Wells Fargo will also implement a number of policy changes due to the agreement. The bank will give owner-occupants higher priority over investors in purchasing REO properties. Previously, buyers who intended to live in the house would have priority over investors for a 12-day period. Now, that period has been extended to 15 days. Every time there is a price reduction in an REO home, a new five-day homeowner priority period for owner-occupants will begin.

The bank also promised to make it easier for people to get information about its REO properties. To accomplish this, Wells Fargo will improve its website and toll-free numbers to provide more information to prospective buyers and to allow more efficient communication if someone has a problem with an REO property or an agent who’s selling one.

To track how Wells Fargo maintains and markets its REO properties, a third party monitor will be employed to make sure the bank adheres to the standards set in the agreement.
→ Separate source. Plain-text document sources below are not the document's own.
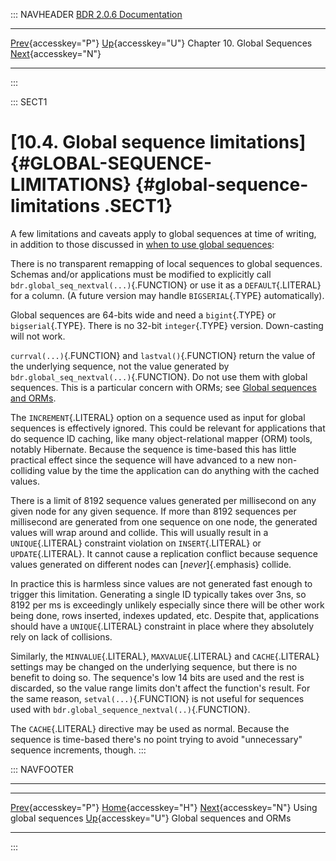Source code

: ::: NAVHEADER
  [BDR 2.0.6 Documentation](index.md)                                                                                                                    
  ---------------------------------------------------------------------------- -------------------------------------------- ------------------------------ -------------------------------------------------------------------------------
  [Prev](global-sequence-usage.md "Using global sequences"){accesskey="P"}   [Up](global-sequences.md){accesskey="U"}    Chapter 10. Global Sequences    [Next](global-sequences-orms.md "Global sequences and ORMs"){accesskey="N"}

------------------------------------------------------------------------
:::

::: SECT1
# [10.4. Global sequence limitations]{#GLOBAL-SEQUENCE-LIMITATIONS} {#global-sequence-limitations .SECT1}

A few limitations and caveats apply to global sequences at time of
writing, in addition to those discussed in [when to use global
sequences](global-sequences-when.md):

There is no transparent remapping of local sequences to global
sequences. Schemas and/or applications must be modified to explicitly
call `bdr.global_seq_nextval(...)`{.FUNCTION} or use it as a
`DEFAULT`{.LITERAL} for a column. (A future version may handle
`BIGSERIAL`{.TYPE} automatically).

Global sequences are 64-bits wide and need a `bigint`{.TYPE} or
`bigserial`{.TYPE}. There is no 32-bit `integer`{.TYPE} version.
Down-casting will not work.

`currval(...)`{.FUNCTION} and `lastval()`{.FUNCTION} return the value of
the underlying sequence, not the value generated by
`bdr.global_seq_nextval(...)`{.FUNCTION}. Do not use them with global
sequences. This is a particular concern with ORMs; see [Global sequences
and ORMs](global-sequences-orms.md).

The `INCREMENT`{.LITERAL} option on a sequence used as input for global
sequences is effectively ignored. This could be relevant for
applications that do sequence ID caching, like many object-relational
mapper (ORM) tools, notably Hibernate. Because the sequence is
time-based this has little practical effect since the sequence will have
advanced to a new non-colliding value by the time the application can do
anything with the cached values.

There is a limit of 8192 sequence values generated per millisecond on
any given node for any given sequence. If more than 8192 sequences per
millisecond are generated from one sequence on one node, the generated
values will wrap around and collide. This will usually result in a
`UNIQUE`{.LITERAL} constraint violation on `INSERT`{.LITERAL} or
`UPDATE`{.LITERAL}. It cannot cause a replication conflict because
sequence values generated on different nodes can [*never*]{.emphasis}
collide.

In practice this is harmless since values are not generated fast enough
to trigger this limitation. Generating a single ID typically takes over
3ns, so 8192 per ms is exceedingly unlikely especially since there will
be other work being done, rows inserted, indexes updated, etc. Despite
that, applications should have a `UNIQUE`{.LITERAL} constraint in place
where they absolutely rely on lack of collisions.

Similarly, the `MINVALUE`{.LITERAL}, `MAXVALUE`{.LITERAL} and
`CACHE`{.LITERAL} settings may be changed on the underlying sequence,
but there is no benefit to doing so. The sequence\'s low 14 bits are
used and the rest is discarded, so the value range limits don\'t affect
the function\'s result. For the same reason, `setval(...)`{.FUNCTION} is
not useful for sequences used with
`bdr.global_sequence_nextval(..)`{.FUNCTION}.

The `CACHE`{.LITERAL} directive may be used as normal. Because the
sequence is time-based there\'s no point trying to avoid \"unnecessary\"
sequence increments, though.
:::

::: NAVFOOTER

------------------------------------------------------------------------

  --------------------------------------------------- -------------------------------------------- ---------------------------------------------------
  [Prev](global-sequence-usage.md){accesskey="P"}        [Home](index.md){accesskey="H"}         [Next](global-sequences-orms.md){accesskey="N"}
  Using global sequences                               [Up](global-sequences.md){accesskey="U"}                            Global sequences and ORMs
  --------------------------------------------------- -------------------------------------------- ---------------------------------------------------
:::

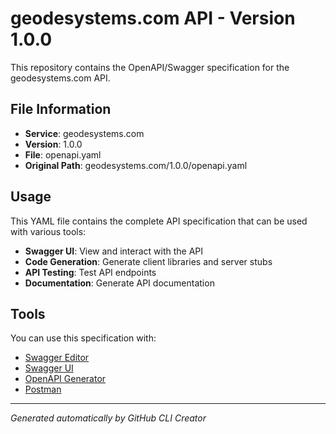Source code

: # geodesystems.com API - Version 1.0.0

This repository contains the OpenAPI/Swagger specification for the geodesystems.com API.

## File Information

- **Service**: geodesystems.com
- **Version**: 1.0.0
- **File**: openapi.yaml
- **Original Path**: geodesystems.com/1.0.0/openapi.yaml

## Usage

This YAML file contains the complete API specification that can be used with various tools:

- **Swagger UI**: View and interact with the API
- **Code Generation**: Generate client libraries and server stubs
- **API Testing**: Test API endpoints
- **Documentation**: Generate API documentation

## Tools

You can use this specification with:

- [Swagger Editor](https://editor.swagger.io/)
- [Swagger UI](https://swagger.io/tools/swagger-ui/)
- [OpenAPI Generator](https://openapi-generator.tech/)
- [Postman](https://www.postman.com/)

---

*Generated automatically by GitHub CLI Creator*
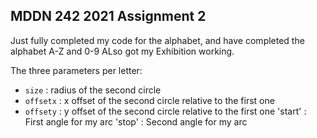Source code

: ## MDDN 242 2021 Assignment 2

Just fully completed my code for the alphabet, and have completed the alphabet A-Z and 0-9
ALso got my Exhibition working.



The three parameters per letter:
  * `size` : radius of the second circle
  * `offsetx` : x offset of the second circle relative to the first one
  * `offsety` : y offset of the second circle relative to the first one
  'start' : First angle for my arc
  'stop' : Second angle for my arc

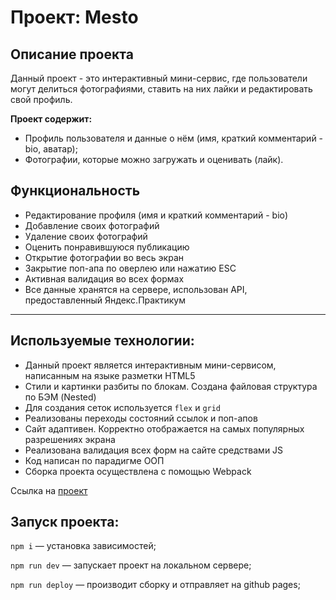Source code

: # Проект: Mesto

## Описание проекта
Данный проект - это интерактивный мини-сервис, где пользователи могут делиться фотографиями, ставить на них лайки и редактировать свой профиль.

**Проект содержит:**
* Профиль пользователя и данные о нём (имя, краткий комментарий - bio, аватар);
* Фотографии, которые можно загружать и оценивать (лайк).

 ## Функциональность
 * Редактирование профиля (имя и краткий комментарий - bio)
 * Добавление своих фотографий
 * Удаление своих фотографий
 * Оценить понравившуюся публикацию
 * Открытие фотографии во весь экран
 * Закрытие поп-апа по оверлею или нажатию ESC
 * Активная валидация во всех формах
 * Все данные хранятся на сервере, использован API, предоставленный Яндекс.Практикум
  ---
  ## Используемые технологии:

* Данный проект является интерактивным мини-сервисом, написанным на языке разметки HTML5
* Стили и картинки разбиты по блокам. Создана файловая структура по БЭМ (Nested)
* Для создания сеток используется  `flex` и `grid`
* Реализованы переходы состояний ссылок и поп-апов
* Сайт адаптивен. Корректно отображается на самых популярных разрешениях экрана
* Реализована валидация всех форм на сайте средствами JS
* Код написан по парадигме ООП
* Сборка проекта осуществлена с помощью Webpack

Ссылка на [проект](https://belovtut.github.io/mesto-project/)

## Запуск проекта:
`npm i` — установка зависимостей;

`npm run dev` — запускает проект на локальном сервере;

`npm run deploy` — производит сборку и отправляет на github pages;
According to the NFHA, the problem was not limited to Wells Fargo. In April 2012, they filed a similar complaint against U.S. Bank and in September 2012, they filed a complaint against Bank of America.

“It’s something we’ve observed in a lot of lenders in the country,” Williams said.

While the NFHA is pleased that Wells Fargo is working with them to correct housing discrimination issues, the organization feels that there is much work still to be done.

“Other banks should follow Wells Fargo’s lead and engage in broad relief to communities damaged by the foreclosure crisis,” said Shanna Smith, president and CEO of the NFHA. “This is a huge step in the right directions and more is needed to get our neighborhoods, especially communities of color, back on their feet.”